Margaret Steel had died in February, and her husband had written
his will in May, "being apprehensive that my present
disorder will issue in death." He left a large estate, with
bequests to all the coming generation, to Elizabeth Makinly £200,
and £400 to her children.
Francis Alison died on November 28. By an act passed on
the 27th, the liberal party controlling the Pennsylvania
legislature had annulled the charter of the old College of
Philadelphia, creating in its place the new University of the
State of Pennsylvania, supported by an endowment of confiscated
lands. Dr. William Smith, Anglican and suspected Tory, was
replaced as Provost by Alison's pupil, friend and colleague,
John Ewing. It was a victory for Presbyterian influence in
education, as well as for the radical Constitutionalist Party,
which had strong Presbyterian support.
In March, 1780, George Duffield wrote to a friend in
Carlisle, inveighing against rising prices and popular
indifference, "Our people are asleep, or mad, or worse—everything from abroad promises Great Britain being
reduced to an absolute necessity of coming to reasonable terms
in the course of the present campaign."32 Duffield, as one
of the two Chaplains of
Congress, had his own record of
Revolutionary service, in official circles and with the troops.
He was in Carlisle from time to time in these and later years, a
landowner with a circle of family and friends, a man of
influence in the village still.
Carlisle must now endeavor to reestablish its grammar
school. John Steel had set a standard from his years of teaching
with Alison, and this too must be brought back. But the events
of the war had taught John Montgomery and the other trustees a
lesson. They had seen Makinly become a planter, Creigh a public
official. To each, the schoolroom had been only a step to
something better. Judge Creigh was now a patron of education of
a rather homely sort. Makinly, who might have done better as
teacher than farmer, gave his life to the struggle by the creek.

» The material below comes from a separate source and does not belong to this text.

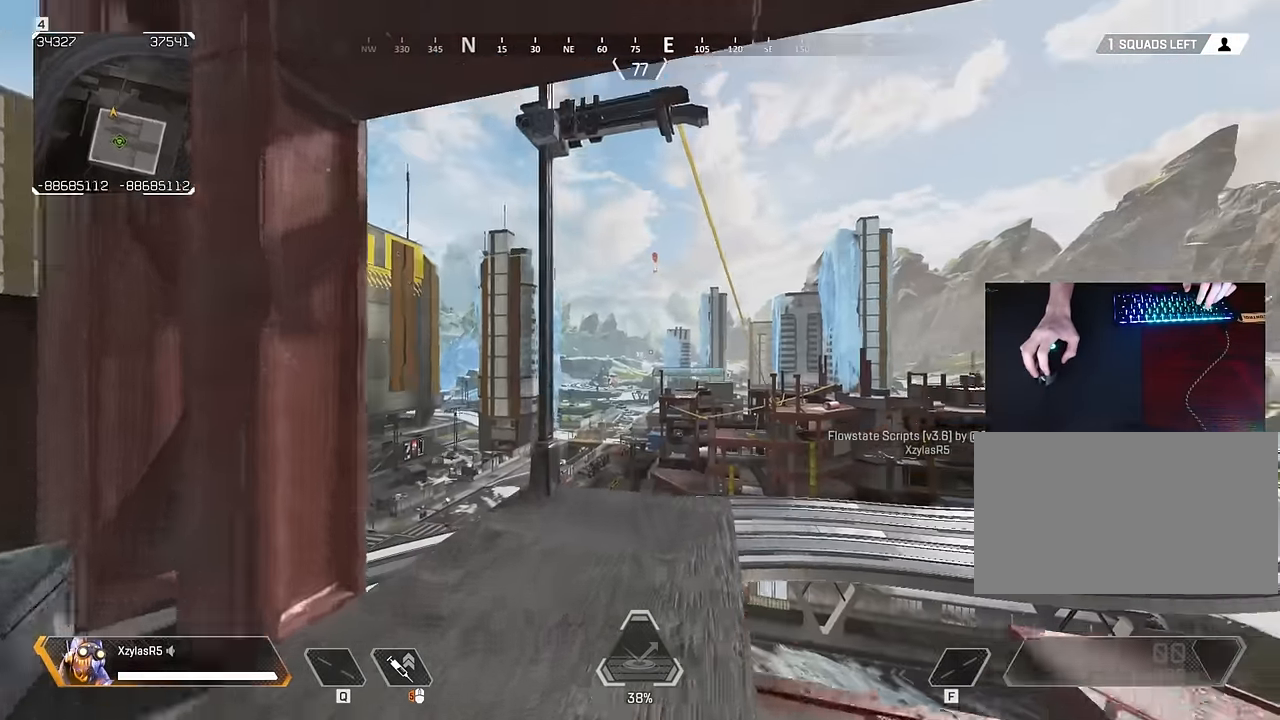
{"keys": [], "mouse": [], "events": [[383, "w", "up"]]}
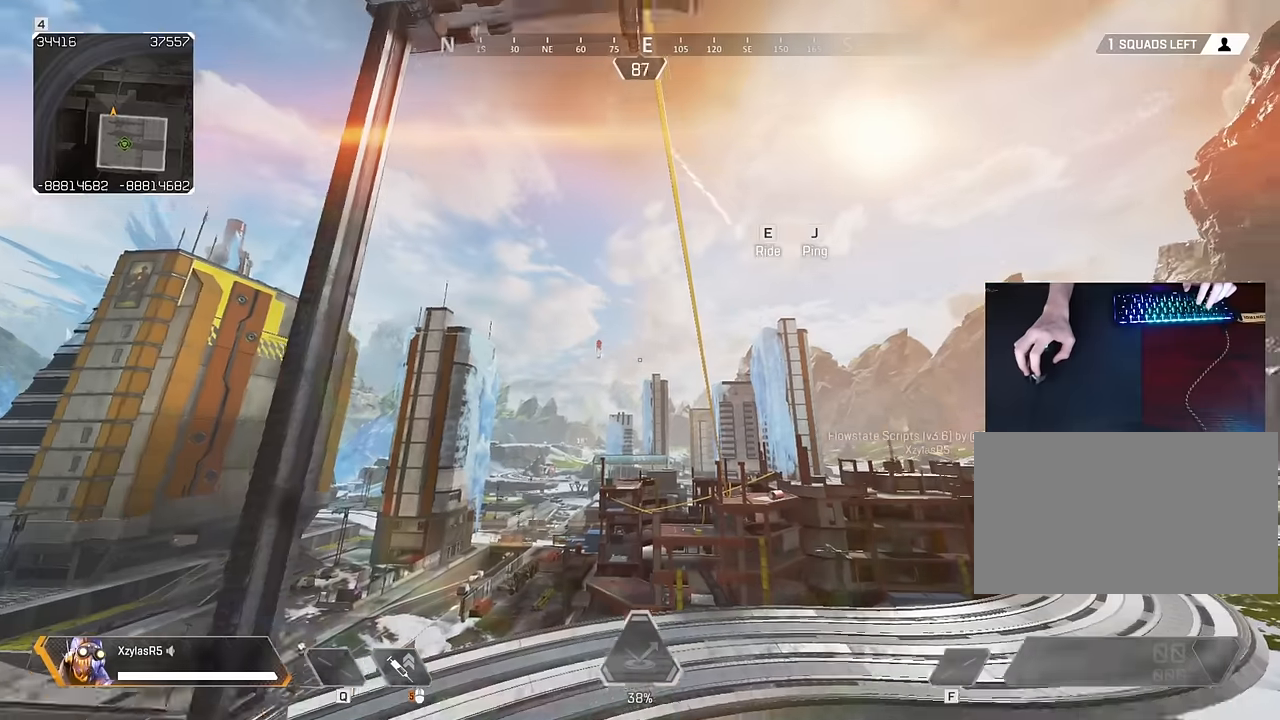
{"keys": ["d"], "mouse": [], "events": [[500, "d", "down"]]}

He died between 1784 and 1786, and the settlement of his estate,
a long-term affair administered by John Steel, Jr., left
Elizabeth and the children in poverty.33 The trustees now saw
the need for a teacher to whom the work was neither a sideline
nor a stepping-stone. They must find a real professional with
whom to start anew; and in this they succeeded admirably,
acting, probably, on George Duffield's recommendation. In 1780,
they brought James Ross from Philadelphia to Carlisle.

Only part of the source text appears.